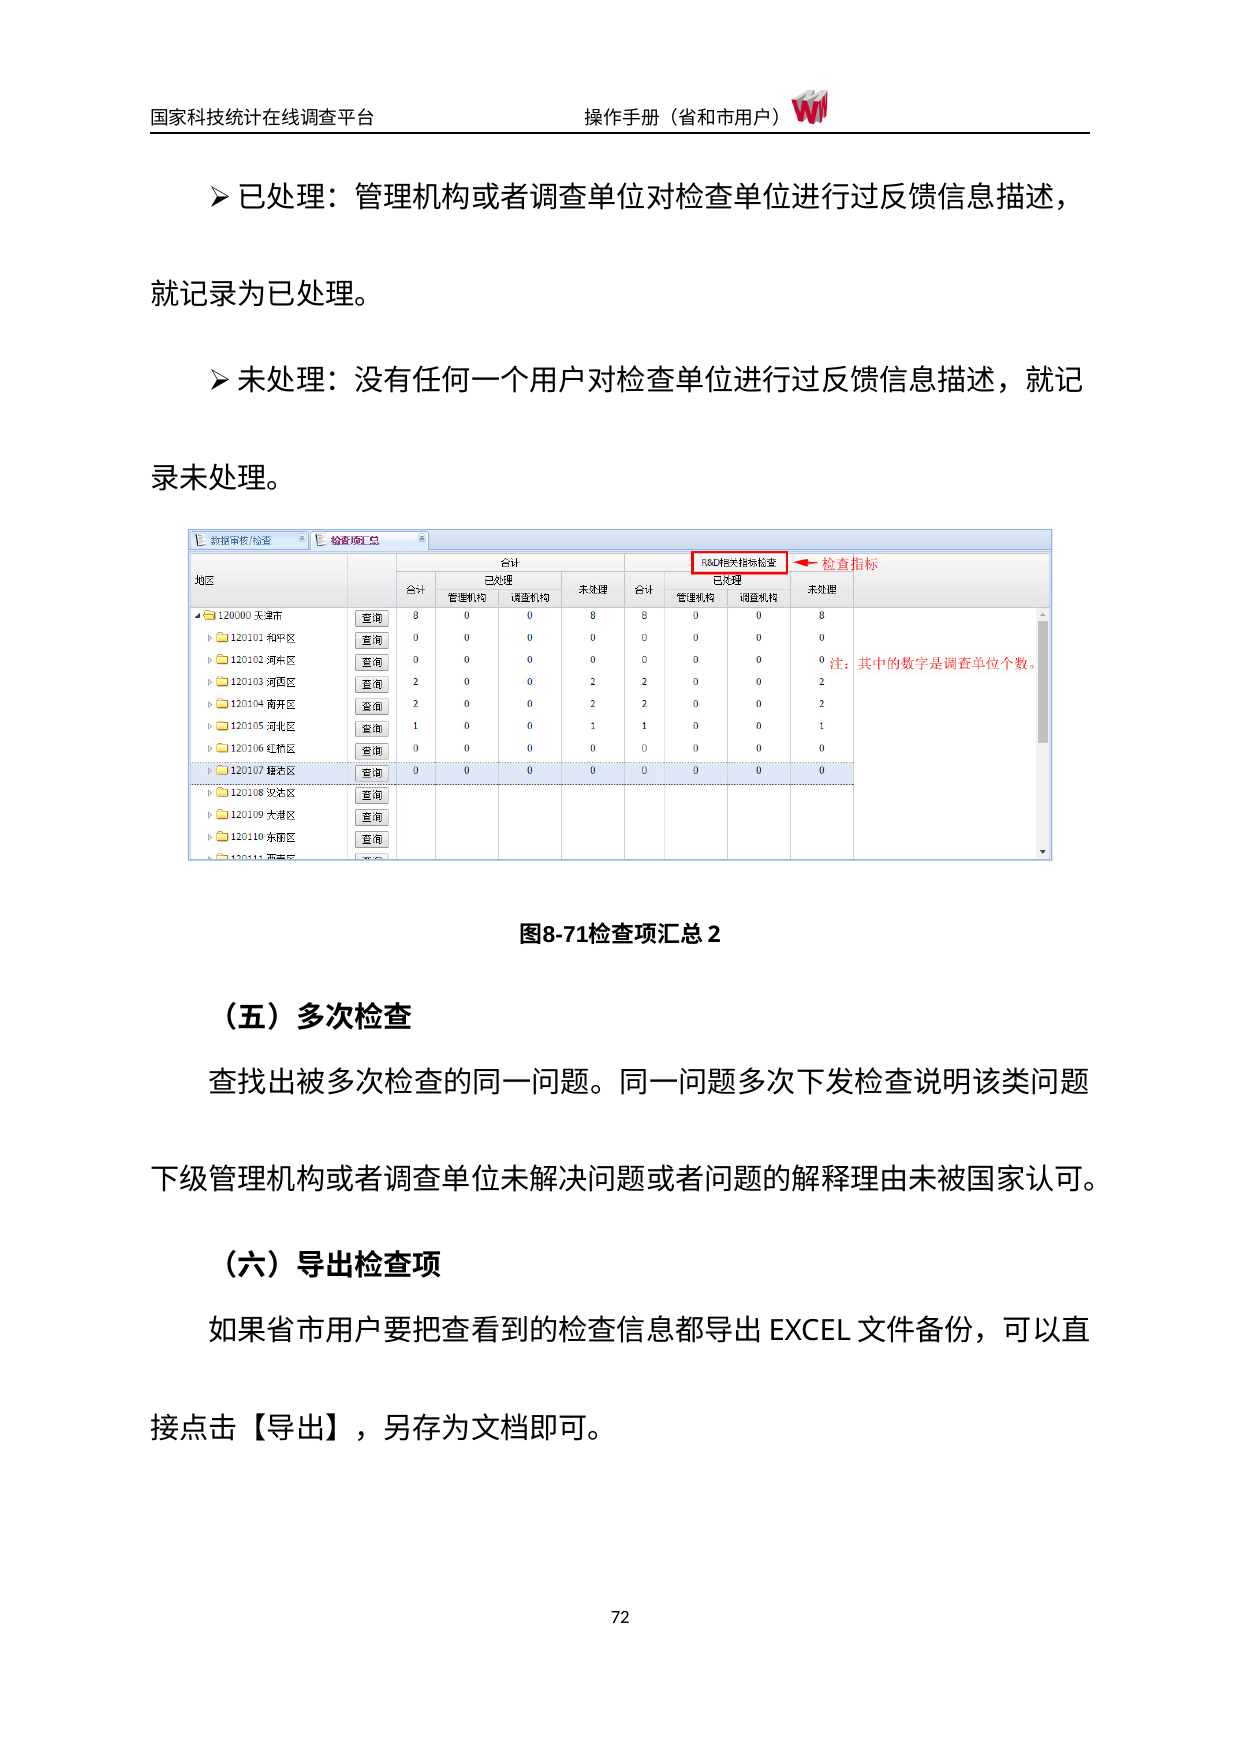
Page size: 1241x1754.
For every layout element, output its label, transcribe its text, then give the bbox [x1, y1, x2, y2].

text 图8-11检查项汇总2 [150, 900, 1090, 965]
text （六）导出检查项 [150, 1230, 1090, 1295]
list 未处理：没有任何一个用户对检查单位进行过反馈信息描述，就记录未处理。 [150, 346, 1090, 508]
picture [791, 88, 828, 125]
picture [187, 529, 1053, 861]
list 查找出被多次检查的同一问题。同一问题多次下发检查说明该类问题下级管理机构或者调查单位未解决问题或者问题的解释理由未被国家认可。 [150, 1047, 1090, 1209]
list 如果省市用户要把查看到的检查信息都导出EXCEL文件备份，可以直接点击【导出】，另存为文档即可。 [150, 1295, 1090, 1458]
list 已处理：管理机构或者调查单位对检查单位进行过反馈信息描述，就记录为已处理。 [150, 162, 1090, 324]
text （五）多次检查 [150, 982, 1090, 1047]
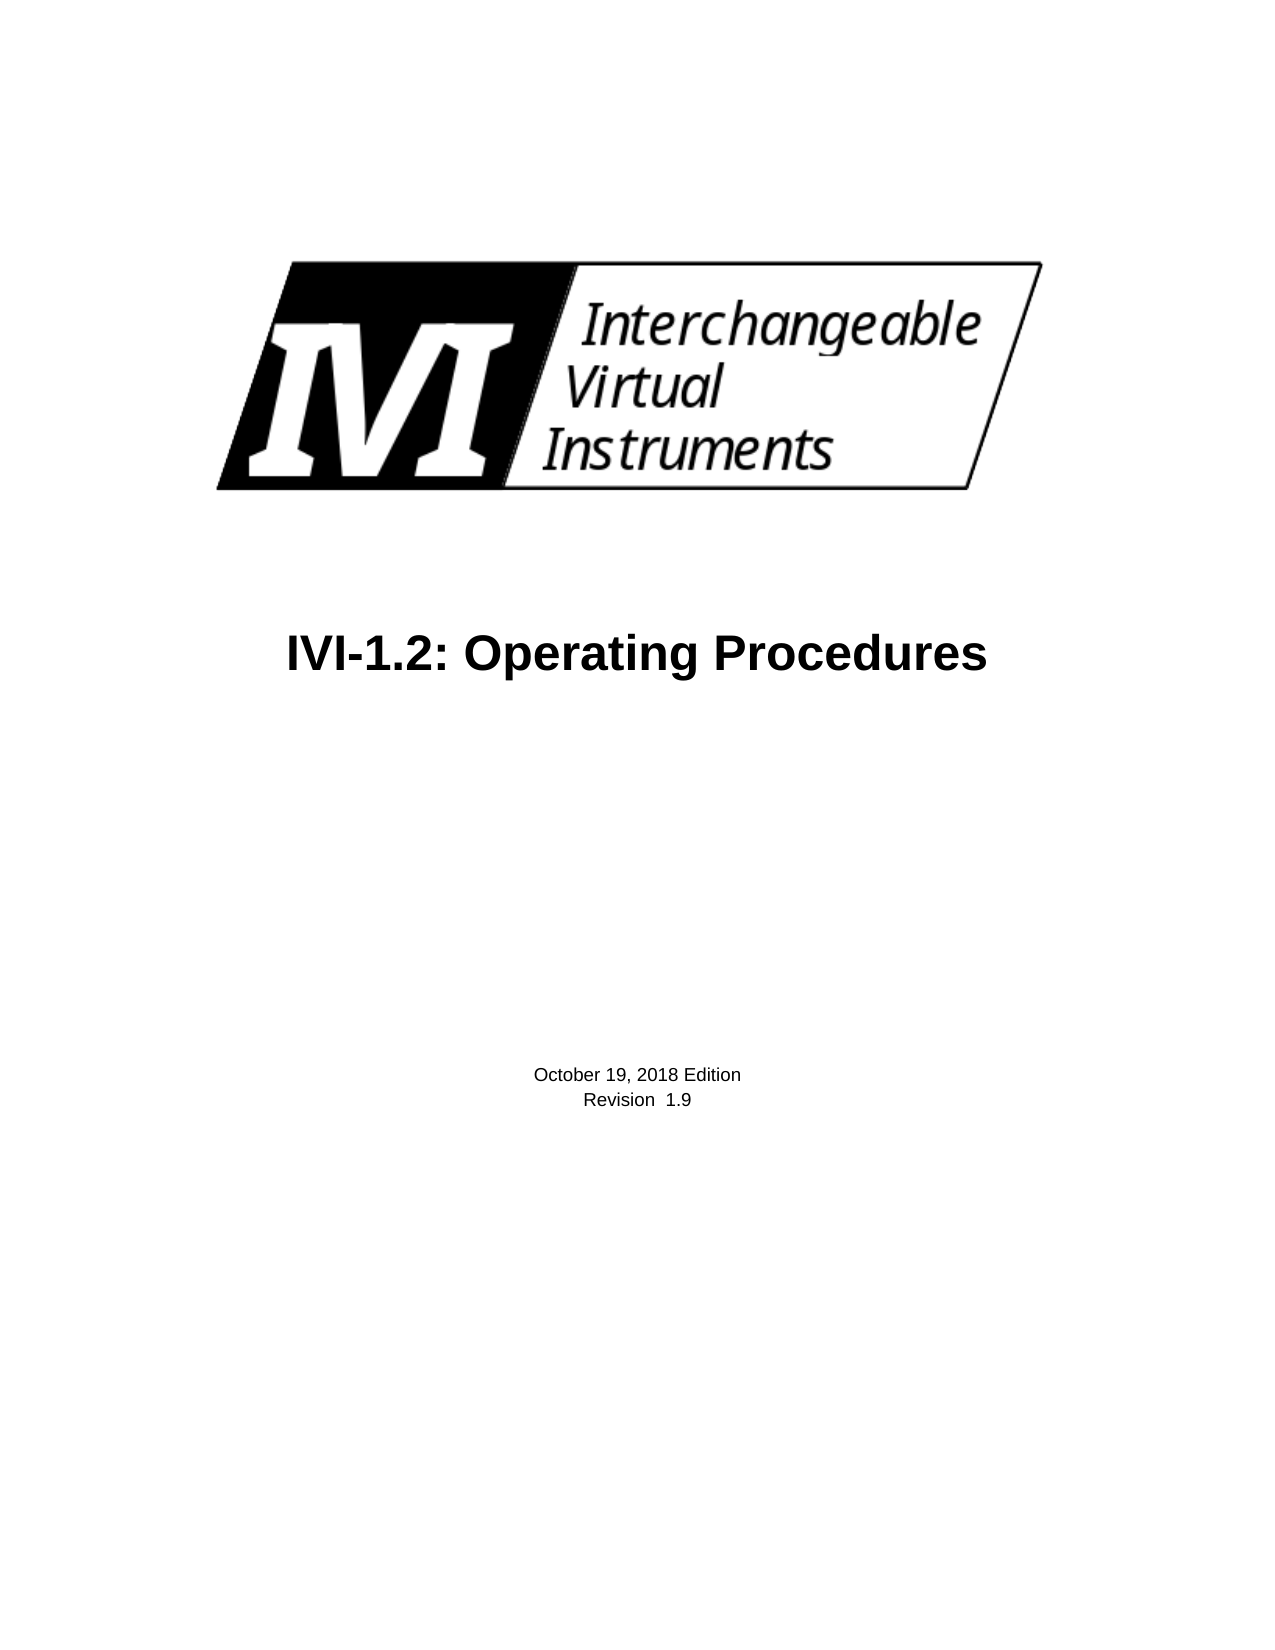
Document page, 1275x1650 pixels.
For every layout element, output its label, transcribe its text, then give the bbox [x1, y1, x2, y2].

ASSIGNMENT: Each line above should be printed again exactly, though the pictures should not be.

RESPONSE:
Page size: 1241x1754.
For every layout element, output its label, transcribe its text, then give the bbox [x1, y1, x2, y2].

text 图8-11检查项汇总2 [150, 900, 1090, 965]
text （六）导出检查项 [150, 1230, 1090, 1295]
list 未处理：没有任何一个用户对检查单位进行过反馈信息描述，就记录未处理。 [150, 346, 1090, 508]
picture [791, 88, 828, 125]
picture [187, 529, 1053, 861]
list 查找出被多次检查的同一问题。同一问题多次下发检查说明该类问题下级管理机构或者调查单位未解决问题或者问题的解释理由未被国家认可。 [150, 1047, 1090, 1209]
list 如果省市用户要把查看到的检查信息都导出EXCEL文件备份，可以直接点击【导出】，另存为文档即可。 [150, 1295, 1090, 1458]
list 已处理：管理机构或者调查单位对检查单位进行过反馈信息描述，就记录为已处理。 [150, 162, 1090, 324]
text （五）多次检查 [150, 982, 1090, 1047]
Document page, 1275x1650 pixels.
For every layout element, output its label, transcribe its text, then give the bbox [x1, y1, x2, y2].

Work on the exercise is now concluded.